The Tripartite Committee meets today to finalise discussions on the new daily minimum wage and put to rest the agitations that have arisen lately among some civil servants for appropriate wages.
Comprising government representatives, employers and organized labour, the committee has been meeting in recent times in an attempt to adjust the new daily minimum wage.
While organized labour is proposing a 15.2 percent increase, which will translate into GH¢5.16,
Government wants to settle for a 15 percent increase to enable it manage the increasing wage bill, as well as the huge arrears it owes.
However, employers are considering an increment that will not exceed the 9 percent inflation figure projected for 2013.
A cross-section of civil servants has recently been agitating for an increase in their emoluments per the new salary structure arrangement commonly referred to as the Single Spine Salary Structure (SSSS).
“What the workers are agitating for is pay equity. Pay equity is about equal pay for equal work done and therefore work done by such professionals with the same qualifications and work experience must attract the same amount of emoluments by the same employer,” a labour expert has indicated.
Since the year began, five labour groups have embarked on strike.
They include the Christian Health Association of Ghana (CHAG), which suspended medical services to National Health Insurance Scheme (NHIS) cardholders.

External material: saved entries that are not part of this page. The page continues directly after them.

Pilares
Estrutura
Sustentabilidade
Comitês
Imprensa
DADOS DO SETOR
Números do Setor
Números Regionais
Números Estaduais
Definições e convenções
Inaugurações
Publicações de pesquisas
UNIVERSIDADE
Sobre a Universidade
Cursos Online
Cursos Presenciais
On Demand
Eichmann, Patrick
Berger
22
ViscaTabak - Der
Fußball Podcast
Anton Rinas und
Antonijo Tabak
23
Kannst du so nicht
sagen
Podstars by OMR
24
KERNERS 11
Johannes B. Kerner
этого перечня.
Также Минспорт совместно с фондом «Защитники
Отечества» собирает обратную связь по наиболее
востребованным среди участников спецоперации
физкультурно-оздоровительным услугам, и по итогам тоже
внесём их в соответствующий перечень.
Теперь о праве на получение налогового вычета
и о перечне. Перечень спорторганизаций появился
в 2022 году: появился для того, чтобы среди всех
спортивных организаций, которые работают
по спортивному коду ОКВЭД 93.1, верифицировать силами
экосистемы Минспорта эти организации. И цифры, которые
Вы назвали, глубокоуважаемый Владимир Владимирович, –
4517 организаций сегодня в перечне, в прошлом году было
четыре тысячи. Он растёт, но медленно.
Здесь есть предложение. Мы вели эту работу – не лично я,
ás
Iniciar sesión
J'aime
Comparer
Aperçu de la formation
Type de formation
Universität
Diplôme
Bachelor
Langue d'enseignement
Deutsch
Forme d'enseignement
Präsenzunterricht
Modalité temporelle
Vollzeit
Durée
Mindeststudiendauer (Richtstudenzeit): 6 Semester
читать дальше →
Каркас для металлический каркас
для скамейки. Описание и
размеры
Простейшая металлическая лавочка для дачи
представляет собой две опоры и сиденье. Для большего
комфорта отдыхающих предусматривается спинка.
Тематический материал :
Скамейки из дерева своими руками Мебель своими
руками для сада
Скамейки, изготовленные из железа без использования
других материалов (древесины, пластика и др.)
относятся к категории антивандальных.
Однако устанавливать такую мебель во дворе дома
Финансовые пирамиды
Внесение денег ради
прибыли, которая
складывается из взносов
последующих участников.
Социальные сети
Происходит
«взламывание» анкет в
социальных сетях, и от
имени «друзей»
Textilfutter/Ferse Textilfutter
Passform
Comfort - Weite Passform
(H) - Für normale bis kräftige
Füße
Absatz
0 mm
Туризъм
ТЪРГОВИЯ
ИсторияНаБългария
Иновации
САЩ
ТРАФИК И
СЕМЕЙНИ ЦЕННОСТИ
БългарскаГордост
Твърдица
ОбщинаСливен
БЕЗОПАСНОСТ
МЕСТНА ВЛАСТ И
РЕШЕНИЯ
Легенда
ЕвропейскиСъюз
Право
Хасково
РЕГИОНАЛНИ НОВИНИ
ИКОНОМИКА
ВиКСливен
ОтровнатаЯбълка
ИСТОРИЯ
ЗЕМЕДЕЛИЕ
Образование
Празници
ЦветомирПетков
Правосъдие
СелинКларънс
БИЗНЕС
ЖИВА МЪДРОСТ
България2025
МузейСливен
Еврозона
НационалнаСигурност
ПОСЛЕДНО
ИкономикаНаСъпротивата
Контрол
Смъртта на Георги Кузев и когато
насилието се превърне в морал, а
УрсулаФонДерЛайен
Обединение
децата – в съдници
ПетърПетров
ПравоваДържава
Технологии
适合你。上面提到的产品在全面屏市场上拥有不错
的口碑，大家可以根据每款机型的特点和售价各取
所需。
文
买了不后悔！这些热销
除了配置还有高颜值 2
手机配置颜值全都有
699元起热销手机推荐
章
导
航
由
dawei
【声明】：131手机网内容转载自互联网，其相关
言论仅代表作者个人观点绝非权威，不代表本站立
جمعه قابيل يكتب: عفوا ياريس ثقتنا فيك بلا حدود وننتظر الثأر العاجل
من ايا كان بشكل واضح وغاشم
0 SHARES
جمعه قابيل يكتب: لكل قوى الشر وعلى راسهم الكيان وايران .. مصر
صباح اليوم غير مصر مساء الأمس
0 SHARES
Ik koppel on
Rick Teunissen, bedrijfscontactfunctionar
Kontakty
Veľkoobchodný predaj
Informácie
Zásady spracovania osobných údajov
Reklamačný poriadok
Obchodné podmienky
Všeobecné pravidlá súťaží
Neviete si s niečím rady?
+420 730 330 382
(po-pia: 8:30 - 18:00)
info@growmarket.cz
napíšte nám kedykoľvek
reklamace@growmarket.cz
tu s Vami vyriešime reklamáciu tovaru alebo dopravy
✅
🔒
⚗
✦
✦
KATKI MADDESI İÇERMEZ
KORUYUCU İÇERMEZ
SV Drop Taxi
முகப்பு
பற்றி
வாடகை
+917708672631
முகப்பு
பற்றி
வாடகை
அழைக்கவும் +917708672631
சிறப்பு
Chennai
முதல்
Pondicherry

This was followed by the National Association of Graduate Teachers (NAGRAT), Ghana National Association of Teachers (GNAT), Concerned Teachers Association (CCT), the Teachers and Educational Workers’ Union and University Teachers Association of Ghana (UTAG).
In the case of members of UTAG, they suspended their strike action because of their students and not Government.
The Judicial Service Staff Association of Ghana (JUSAG) also joined the fray not quite long ago.
A seasoned economist, Dr Joe Abbey advised Government to address the concerns of workers since what is good for the goose is good for the gander.
But he stated that the pay increment should not be done in a way that will throw the economy out of gear as the wage bill, like an albatross, hang around government’s neck in its expenditure books.